Exercise goal:
Tally the lines of the entries in which the string "Straßen" occurs, and say only how many.

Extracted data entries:
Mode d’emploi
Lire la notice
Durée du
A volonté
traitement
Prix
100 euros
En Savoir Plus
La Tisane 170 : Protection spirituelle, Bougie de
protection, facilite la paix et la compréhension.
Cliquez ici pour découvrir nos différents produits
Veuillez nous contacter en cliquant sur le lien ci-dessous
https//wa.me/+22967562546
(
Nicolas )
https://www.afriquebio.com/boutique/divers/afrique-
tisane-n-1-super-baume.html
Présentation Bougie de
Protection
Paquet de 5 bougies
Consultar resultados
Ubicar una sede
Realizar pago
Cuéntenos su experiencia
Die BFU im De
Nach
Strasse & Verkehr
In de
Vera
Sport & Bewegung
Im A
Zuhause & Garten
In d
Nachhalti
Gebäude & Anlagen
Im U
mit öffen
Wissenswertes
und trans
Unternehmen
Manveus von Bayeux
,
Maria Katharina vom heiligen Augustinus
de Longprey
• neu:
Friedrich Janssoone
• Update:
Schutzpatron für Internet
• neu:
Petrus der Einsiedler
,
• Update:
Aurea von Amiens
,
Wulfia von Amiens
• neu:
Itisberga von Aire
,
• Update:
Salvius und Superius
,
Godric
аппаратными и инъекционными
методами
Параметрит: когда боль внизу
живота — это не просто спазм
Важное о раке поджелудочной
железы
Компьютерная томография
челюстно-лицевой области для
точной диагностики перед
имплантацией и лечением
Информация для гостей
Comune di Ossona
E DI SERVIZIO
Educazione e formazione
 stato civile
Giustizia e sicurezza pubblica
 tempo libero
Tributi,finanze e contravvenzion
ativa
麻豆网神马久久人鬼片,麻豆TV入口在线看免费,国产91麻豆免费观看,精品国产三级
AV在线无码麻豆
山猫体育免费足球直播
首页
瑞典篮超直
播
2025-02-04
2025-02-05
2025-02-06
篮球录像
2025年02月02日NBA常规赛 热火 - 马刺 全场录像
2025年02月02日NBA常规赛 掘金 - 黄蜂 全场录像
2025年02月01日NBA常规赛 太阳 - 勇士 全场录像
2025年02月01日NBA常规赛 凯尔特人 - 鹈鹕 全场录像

==

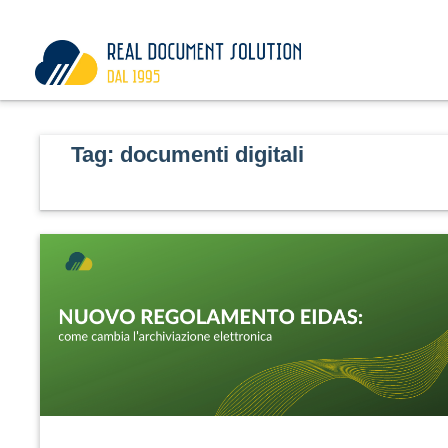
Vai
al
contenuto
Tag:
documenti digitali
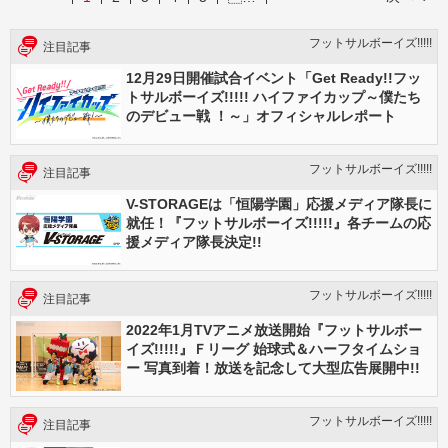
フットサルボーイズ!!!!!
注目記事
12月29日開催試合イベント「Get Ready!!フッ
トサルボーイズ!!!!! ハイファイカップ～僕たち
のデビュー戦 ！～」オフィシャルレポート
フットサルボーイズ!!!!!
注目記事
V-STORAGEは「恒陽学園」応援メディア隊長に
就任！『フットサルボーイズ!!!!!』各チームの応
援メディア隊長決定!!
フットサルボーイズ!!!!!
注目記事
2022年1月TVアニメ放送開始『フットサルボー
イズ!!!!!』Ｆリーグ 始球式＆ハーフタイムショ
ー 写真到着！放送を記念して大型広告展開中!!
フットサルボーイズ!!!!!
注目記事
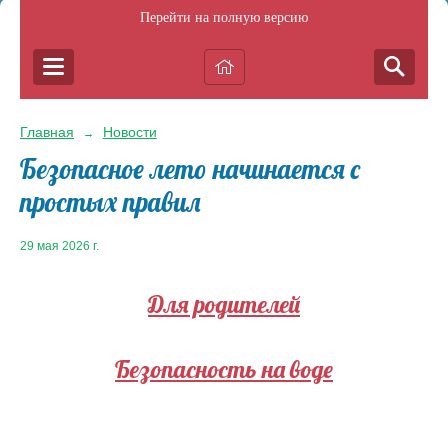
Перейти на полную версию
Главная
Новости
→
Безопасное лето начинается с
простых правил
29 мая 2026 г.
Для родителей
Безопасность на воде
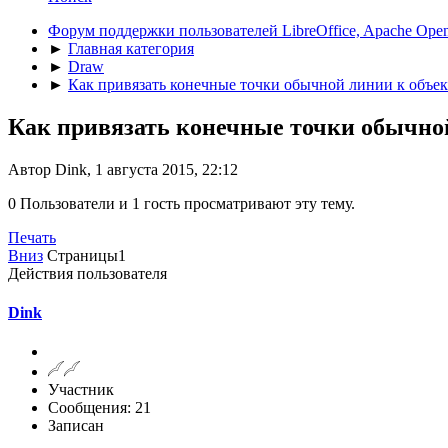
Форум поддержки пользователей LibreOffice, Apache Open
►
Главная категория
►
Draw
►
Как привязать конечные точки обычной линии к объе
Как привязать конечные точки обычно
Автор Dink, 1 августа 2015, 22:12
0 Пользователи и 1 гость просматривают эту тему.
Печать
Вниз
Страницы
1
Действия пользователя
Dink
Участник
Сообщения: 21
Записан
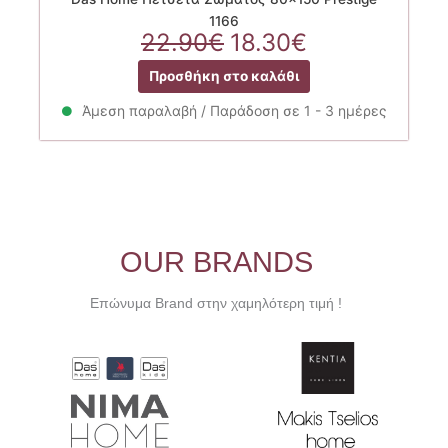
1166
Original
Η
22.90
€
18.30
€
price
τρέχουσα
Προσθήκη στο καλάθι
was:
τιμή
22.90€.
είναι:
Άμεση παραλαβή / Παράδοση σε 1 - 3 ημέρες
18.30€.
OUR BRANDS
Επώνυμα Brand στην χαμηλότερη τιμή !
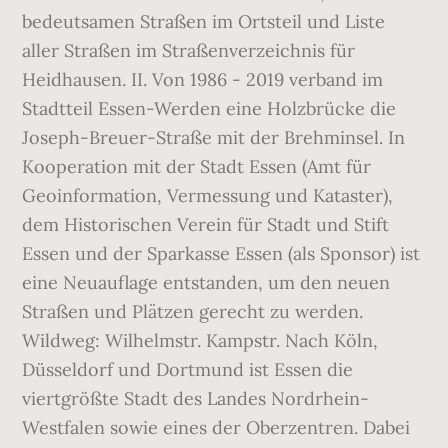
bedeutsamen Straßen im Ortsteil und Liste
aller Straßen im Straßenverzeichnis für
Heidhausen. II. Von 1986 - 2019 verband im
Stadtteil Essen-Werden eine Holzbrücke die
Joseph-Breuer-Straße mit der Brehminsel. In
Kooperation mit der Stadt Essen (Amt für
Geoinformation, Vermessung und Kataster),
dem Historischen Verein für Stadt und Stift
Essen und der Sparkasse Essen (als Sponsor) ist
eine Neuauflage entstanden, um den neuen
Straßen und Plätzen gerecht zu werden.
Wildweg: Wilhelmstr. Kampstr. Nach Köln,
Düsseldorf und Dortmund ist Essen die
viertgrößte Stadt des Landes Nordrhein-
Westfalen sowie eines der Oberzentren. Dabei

Answer below:
3